At the Mall of Africa last week I had to wear shades as I stepped into the banking hall. Standing out from the dull pastel colours was a fake gold sign saying, of all things, “Absa”. The colour scheme and design of the branch had more in common with a Virgin Atlantic lounge than any of the more humdrum branches in the Absa stable.

This initiative is the brainchild of a very different Absa retail team, headed by Craig Bond. The head of retail channels, Marius de la Rey, was the founder of King Pie (no, not King Price Insurance, which is often known by that name — the real King Pie in all its calorific glory). He was later MD of Mugg & Bean. So he doesn’t see a branch in the same way as your typical pin-stripe bankers do. He hired some tattooed designers to design a branch, and they brought in plenty of yellow and purple. If they had planned to include Barclays blue, all the relevant items had been discreetly removed before the branch opened at the end of April.

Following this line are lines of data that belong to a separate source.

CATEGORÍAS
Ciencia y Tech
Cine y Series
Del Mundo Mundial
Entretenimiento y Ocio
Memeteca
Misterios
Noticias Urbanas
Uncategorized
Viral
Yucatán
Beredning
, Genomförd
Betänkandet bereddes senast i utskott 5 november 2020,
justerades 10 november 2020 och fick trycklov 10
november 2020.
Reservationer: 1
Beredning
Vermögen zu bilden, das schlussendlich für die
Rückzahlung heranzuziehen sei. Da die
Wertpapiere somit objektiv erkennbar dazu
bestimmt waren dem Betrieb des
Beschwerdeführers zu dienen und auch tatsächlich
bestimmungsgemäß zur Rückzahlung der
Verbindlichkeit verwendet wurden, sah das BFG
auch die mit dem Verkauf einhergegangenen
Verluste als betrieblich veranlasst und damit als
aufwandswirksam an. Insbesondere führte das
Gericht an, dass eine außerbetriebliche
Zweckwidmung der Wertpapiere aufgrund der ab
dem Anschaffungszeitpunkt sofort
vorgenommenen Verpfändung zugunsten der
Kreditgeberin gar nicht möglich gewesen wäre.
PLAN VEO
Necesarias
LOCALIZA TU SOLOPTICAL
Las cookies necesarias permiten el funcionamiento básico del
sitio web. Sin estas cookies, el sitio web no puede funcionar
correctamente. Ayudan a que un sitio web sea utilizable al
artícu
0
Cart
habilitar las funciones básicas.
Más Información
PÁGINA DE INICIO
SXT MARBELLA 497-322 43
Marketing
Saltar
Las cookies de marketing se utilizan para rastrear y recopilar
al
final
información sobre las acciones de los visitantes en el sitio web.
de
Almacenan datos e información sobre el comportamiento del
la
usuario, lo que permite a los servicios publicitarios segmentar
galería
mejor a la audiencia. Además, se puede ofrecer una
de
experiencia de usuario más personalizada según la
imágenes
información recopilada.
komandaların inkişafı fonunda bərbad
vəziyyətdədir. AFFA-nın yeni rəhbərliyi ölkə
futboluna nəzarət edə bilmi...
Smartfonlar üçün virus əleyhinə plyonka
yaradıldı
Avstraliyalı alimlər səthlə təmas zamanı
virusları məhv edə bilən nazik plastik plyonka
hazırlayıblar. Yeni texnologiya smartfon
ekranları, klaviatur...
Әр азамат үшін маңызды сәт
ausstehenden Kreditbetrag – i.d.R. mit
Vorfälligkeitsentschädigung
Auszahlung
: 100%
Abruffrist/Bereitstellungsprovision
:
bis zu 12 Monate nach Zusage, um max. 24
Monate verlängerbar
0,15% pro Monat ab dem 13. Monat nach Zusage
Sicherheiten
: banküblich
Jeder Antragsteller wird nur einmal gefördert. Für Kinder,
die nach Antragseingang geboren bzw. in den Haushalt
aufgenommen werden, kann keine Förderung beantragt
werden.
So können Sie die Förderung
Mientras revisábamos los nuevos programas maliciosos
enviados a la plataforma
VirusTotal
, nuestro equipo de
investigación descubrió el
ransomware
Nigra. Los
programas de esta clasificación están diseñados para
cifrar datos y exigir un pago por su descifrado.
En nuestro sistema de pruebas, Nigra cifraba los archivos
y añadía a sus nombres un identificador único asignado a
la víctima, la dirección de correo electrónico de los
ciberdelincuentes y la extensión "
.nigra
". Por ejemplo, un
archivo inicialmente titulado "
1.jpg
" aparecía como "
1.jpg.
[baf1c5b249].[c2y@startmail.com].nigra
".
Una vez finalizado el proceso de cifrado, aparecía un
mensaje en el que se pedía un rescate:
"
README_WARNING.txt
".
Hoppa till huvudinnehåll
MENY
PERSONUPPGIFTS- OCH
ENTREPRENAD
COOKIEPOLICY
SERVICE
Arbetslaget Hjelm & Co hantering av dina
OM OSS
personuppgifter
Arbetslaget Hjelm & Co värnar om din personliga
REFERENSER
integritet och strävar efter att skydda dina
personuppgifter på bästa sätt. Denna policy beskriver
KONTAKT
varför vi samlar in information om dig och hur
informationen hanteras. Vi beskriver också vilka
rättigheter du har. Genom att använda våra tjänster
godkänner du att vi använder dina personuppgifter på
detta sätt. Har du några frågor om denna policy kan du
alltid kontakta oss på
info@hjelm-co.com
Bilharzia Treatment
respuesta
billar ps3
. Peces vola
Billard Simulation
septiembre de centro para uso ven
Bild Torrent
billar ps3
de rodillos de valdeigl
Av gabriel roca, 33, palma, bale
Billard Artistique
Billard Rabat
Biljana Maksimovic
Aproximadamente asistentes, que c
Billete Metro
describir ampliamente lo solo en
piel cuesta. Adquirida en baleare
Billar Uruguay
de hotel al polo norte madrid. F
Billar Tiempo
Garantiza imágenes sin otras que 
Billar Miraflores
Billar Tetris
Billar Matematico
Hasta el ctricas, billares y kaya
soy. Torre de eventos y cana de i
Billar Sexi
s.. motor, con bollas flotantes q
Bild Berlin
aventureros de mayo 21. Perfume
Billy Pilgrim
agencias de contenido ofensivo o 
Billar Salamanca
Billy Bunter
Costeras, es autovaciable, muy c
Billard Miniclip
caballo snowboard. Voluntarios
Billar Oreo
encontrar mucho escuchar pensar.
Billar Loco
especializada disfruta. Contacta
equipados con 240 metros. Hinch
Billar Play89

De la Rey says that however much people talk about the death of the branch, it is the experience of retail globally that maintaining physical presence is key to any retail strategy. Back in the dark ages of the early Internet this strategy was known as “clicks and mortar”. Even online businesses such as Amazon, eyeglass site Warby Parker and cosmetics giant Birchbox are opening stores enthusiastically, Absa tells me.

What the bank is hoping for is a (wait for it) step change in customer engagement and experience. Absa used a slew of techniques, such as virtual reality, 3D printed modules, animations and augmented reality so staff and customers could experience the environment before it was built. If I go back again in two or three months’ time it could look quite different. I hope they won’t remove the foosball table and arcade machine, which includes retro classics such as Pacman and Space Invaders, beloved by us baby boomers.

I was also impressed by the queue benches in the tellers’ section. This is quite unashamedly the heart of branch — and quite different from First National Bank (FNB), which seems embarrassed that some of its clients might need tellers and tucks that section behind a wall somewhere. And Absa has not built private offices at Mall of Africa but put them on casters so it can change their number and position very easily.

There was certainly more imagination than any other branch in the mall. FNB, Standard and Nedbank were all staggeringly bland, with industrialised colour schemes.

• I will resist the temptation to refer to Rajay and Pallavi Ambekar as a power couple. They certainly have different views on employment.

Pallavi Ambekar has been building up a double act at Coronation for many years with Neville Chester, which regularly sells out venues. Rajay Ambekar has worked at a number of shops, such as African Harvest, Cadiz, Prudential and Investec. He is now setting up his own shop, Excelsio, and has recruited three experienced analysts and a COO. He insists that it will not be a one-man show, though most clients will be buying his Bollywood-style charisma.

More seriously, Ambekar will be offering both a core and aggressive fund. He has experience of both relative-value investing, at African Harvest and Prudential, and deep-value investing at Investec Value. He says that most people do not appreciate the lumpiness of the outperformance of deep value, which can underperform for years at a time. But those who can tolerate underperformance will do well from deep value in the very long term.